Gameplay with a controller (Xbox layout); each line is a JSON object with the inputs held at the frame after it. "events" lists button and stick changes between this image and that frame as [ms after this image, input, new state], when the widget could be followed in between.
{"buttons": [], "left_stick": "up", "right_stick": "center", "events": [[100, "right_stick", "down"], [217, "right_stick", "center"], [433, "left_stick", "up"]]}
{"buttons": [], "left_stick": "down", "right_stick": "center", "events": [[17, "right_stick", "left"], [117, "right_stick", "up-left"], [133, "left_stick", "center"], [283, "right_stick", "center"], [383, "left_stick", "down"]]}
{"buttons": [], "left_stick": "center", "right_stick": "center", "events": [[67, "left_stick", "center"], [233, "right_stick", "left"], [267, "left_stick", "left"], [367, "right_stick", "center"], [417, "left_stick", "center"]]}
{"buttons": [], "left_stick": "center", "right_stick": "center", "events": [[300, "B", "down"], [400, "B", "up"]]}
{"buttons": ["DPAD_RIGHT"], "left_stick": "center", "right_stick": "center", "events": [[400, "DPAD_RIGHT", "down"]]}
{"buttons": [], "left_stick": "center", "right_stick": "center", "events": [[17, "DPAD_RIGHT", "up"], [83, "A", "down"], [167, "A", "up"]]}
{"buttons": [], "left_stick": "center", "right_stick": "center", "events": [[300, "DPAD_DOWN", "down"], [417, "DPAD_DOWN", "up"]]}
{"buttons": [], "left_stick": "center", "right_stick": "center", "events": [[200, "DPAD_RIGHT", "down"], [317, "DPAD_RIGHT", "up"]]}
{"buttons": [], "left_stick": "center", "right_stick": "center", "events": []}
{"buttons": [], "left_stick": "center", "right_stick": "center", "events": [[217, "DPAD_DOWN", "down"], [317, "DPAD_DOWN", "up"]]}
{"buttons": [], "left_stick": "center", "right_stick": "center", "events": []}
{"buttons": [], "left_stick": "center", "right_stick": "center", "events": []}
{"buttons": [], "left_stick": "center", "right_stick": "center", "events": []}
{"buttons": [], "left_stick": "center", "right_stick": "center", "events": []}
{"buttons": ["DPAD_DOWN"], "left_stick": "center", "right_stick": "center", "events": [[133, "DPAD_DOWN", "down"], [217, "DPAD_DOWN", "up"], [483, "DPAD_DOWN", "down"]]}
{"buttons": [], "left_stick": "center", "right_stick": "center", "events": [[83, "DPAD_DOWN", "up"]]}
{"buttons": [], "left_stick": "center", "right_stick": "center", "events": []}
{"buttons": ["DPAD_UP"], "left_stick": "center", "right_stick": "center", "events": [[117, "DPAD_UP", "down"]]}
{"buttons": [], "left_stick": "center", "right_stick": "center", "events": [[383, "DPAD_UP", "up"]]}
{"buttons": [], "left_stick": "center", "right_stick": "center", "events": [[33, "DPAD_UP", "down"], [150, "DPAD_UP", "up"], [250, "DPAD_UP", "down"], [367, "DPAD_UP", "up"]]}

===

● **Exercise**:
Transcribe the entries above exactly.

● **Output of the exercise**:
Gameplay with a controller (Xbox layout); each line is a JSON object with the inputs held at the frame after it. "events" lists button and stick changes between this image and that frame as [ms after this image, input, new state], when the widget could be followed in between.
{"buttons": [], "left_stick": "up", "right_stick": "center", "events": [[100, "right_stick", "down"], [217, "right_stick", "center"], [433, "left_stick", "up"]]}
{"buttons": [], "left_stick": "down", "right_stick": "center", "events": [[17, "right_stick", "left"], [117, "right_stick", "up-left"], [133, "left_stick", "center"], [283, "right_stick", "center"], [383, "left_stick", "down"]]}
{"buttons": [], "left_stick": "center", "right_stick": "center", "events": [[67, "left_stick", "center"], [233, "right_stick", "left"], [267, "left_stick", "left"], [367, "right_stick", "center"], [417, "left_stick", "center"]]}
{"buttons": [], "left_stick": "center", "right_stick": "center", "events": [[300, "B", "down"], [400, "B", "up"]]}
{"buttons": ["DPAD_RIGHT"], "left_stick": "center", "right_stick": "center", "events": [[400, "DPAD_RIGHT", "down"]]}
{"buttons": [], "left_stick": "center", "right_stick": "center", "events": [[17, "DPAD_RIGHT", "up"], [83, "A", "down"], [167, "A", "up"]]}
{"buttons": [], "left_stick": "center", "right_stick": "center", "events": [[300, "DPAD_DOWN", "down"], [417, "DPAD_DOWN", "up"]]}
{"buttons": [], "left_stick": "center", "right_stick": "center", "events": [[200, "DPAD_RIGHT", "down"], [317, "DPAD_RIGHT", "up"]]}
{"buttons": [], "left_stick": "center", "right_stick": "center", "events": []}
{"buttons": [], "left_stick": "center", "right_stick": "center", "events": [[217, "DPAD_DOWN", "down"], [317, "DPAD_DOWN", "up"]]}
{"buttons": [], "left_stick": "center", "right_stick": "center", "events": []}
{"buttons": [], "left_stick": "center", "right_stick": "center", "events": []}
{"buttons": [], "left_stick": "center", "right_stick": "center", "events": []}
{"buttons": [], "left_stick": "center", "right_stick": "center", "events": []}
{"buttons": ["DPAD_DOWN"], "left_stick": "center", "right_stick": "center", "events": [[133, "DPAD_DOWN", "down"], [217, "DPAD_DOWN", "up"], [483, "DPAD_DOWN", "down"]]}
{"buttons": [], "left_stick": "center", "right_stick": "center", "events": [[83, "DPAD_DOWN", "up"]]}
{"buttons": [], "left_stick": "center", "right_stick": "center", "events": []}
{"buttons": ["DPAD_UP"], "left_stick": "center", "right_stick": "center", "events": [[117, "DPAD_UP", "down"]]}
{"buttons": [], "left_stick": "center", "right_stick": "center", "events": [[383, "DPAD_UP", "up"]]}
{"buttons": [], "left_stick": "center", "right_stick": "center", "events": [[33, "DPAD_UP", "down"], [150, "DPAD_UP", "up"], [250, "DPAD_UP", "down"], [367, "DPAD_UP", "up"]]}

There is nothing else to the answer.